A Suprema Corte por duas vezes contestara o limbo jurídico em que os detentos estavam submersos em Guantánamo -para o Pentágono, nessa base militar dos EUA em Cuba eles não estavam sob jurisdição das leis americanas, e o status especial lhes tira do escopo da legislação internacional, como as convenções de Genebra sobre os direitos dos prisioneiros de guerra. Mas Bush, então com maioria no Congresso, criou em 2006 legislação para contornar as limitações criadas.
Embora a decisão de ontem esteja ainda sujeita a ambigüidades que os juízes federais deverão esclarecer -eles se reunirão para analisar as 90 páginas do voto de Anthony Kennedy- a votação de ontem na Suprema Corte foi mais longe ao negar a Guantánamo, com quase 300 prisioneiros, o princípio da extraterritorialidade.
Parte dos prisioneiros, capturada no Afeganistão em 2001, não tem culpa ou acusação formalizada.
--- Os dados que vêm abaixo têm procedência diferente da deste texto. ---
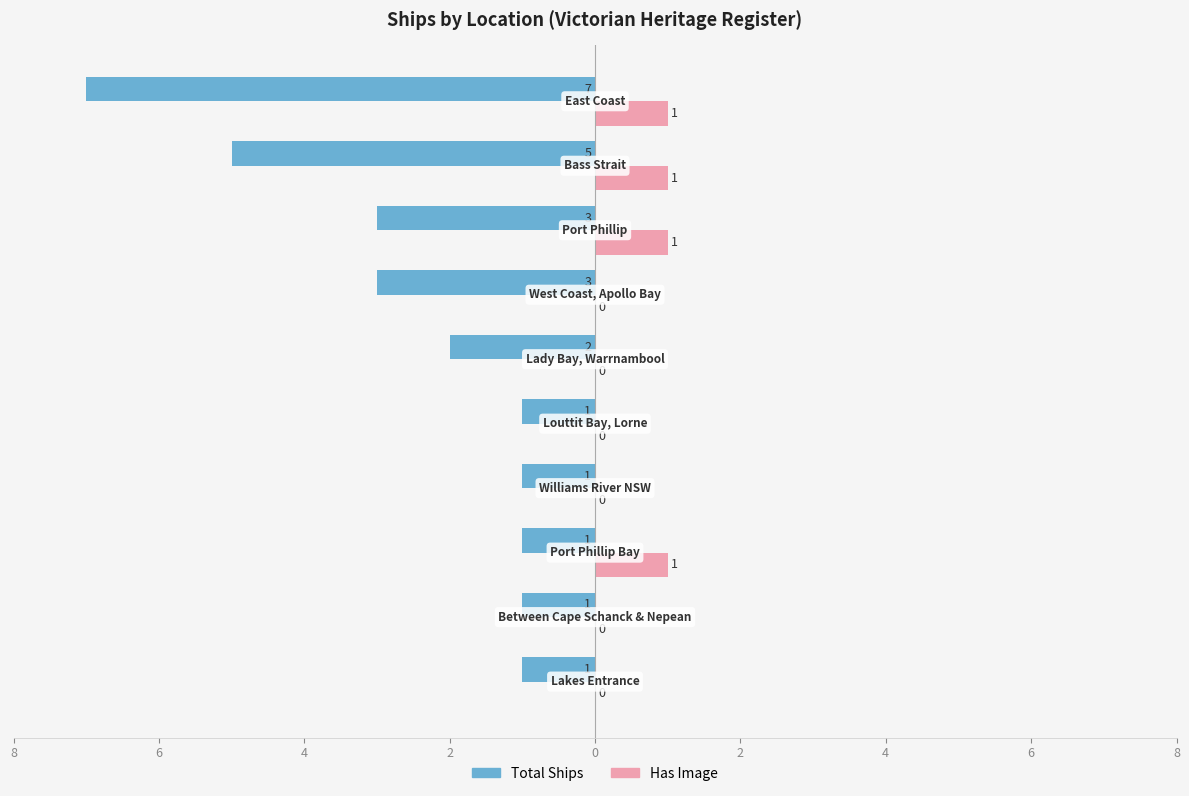

What are all the series names shown in the legend?

Total Ships, Has Image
O Pentágono diz ter informações para a abertura de processos contra 80 deles. Algumas das confissões foram obtidas por meio de técnicas coercitivas como a simulação de afogamento -que o Pentágono não considera tortura, mas muitos americanos sim.

"EUA mais vulneráveis"
O voto mais eloqüente contra o relator partiu ontem do conservador Antonin Scalia. Disse que seu país, em guerra contra o radicalismo islâmico, ficará mais vulnerável, o que "quase certamente provocará a morte de mais americanos".
Teve apoio de três juízes conservadores. Com o relator, conservador moderado que acabou por reverter a maioria, votaram os quatro juízes liberais.
O virtual candidato republicano à Casa Branca, John McCain, disse que é preciso respeitar a decisão dos juízes e lembrou que defende o fechamento da prisão.
Seu virtual adversário democrata, Barack Obama, afirmou que a Suprema Corte rejeitou a tentativa de Bush de criar "um buraco negro em Guantánamo". Disse que a decisão volta a dar credibilidade jurídica aos EUA e supera a falsa oposição entre combater o terrorismo e respeitar o habeas corpus.
Brian Mizer, advogado de Salim Ahmed Hamdan, ex-motorista de Osama bin Laden, disse que se baseará na decisão da Suprema Corte para anular o indiciamento de seu cliente.
Para a Anistia Internacional, a decisão põe fim "ao hábito do governo Bush de atirar alguém na prisão e jogar fora a chave". A União Americana pelas Liberdades Civis disse que a Suprema Corte iniciou o desmantelamento dos processos militares, baseados na coação física.
A comissária da ONU para direitos humanos, Louise Arbour, disse que os prisioneiros de Guantánamo, "depois de mais de seis anos", têm o direito a um processo civil.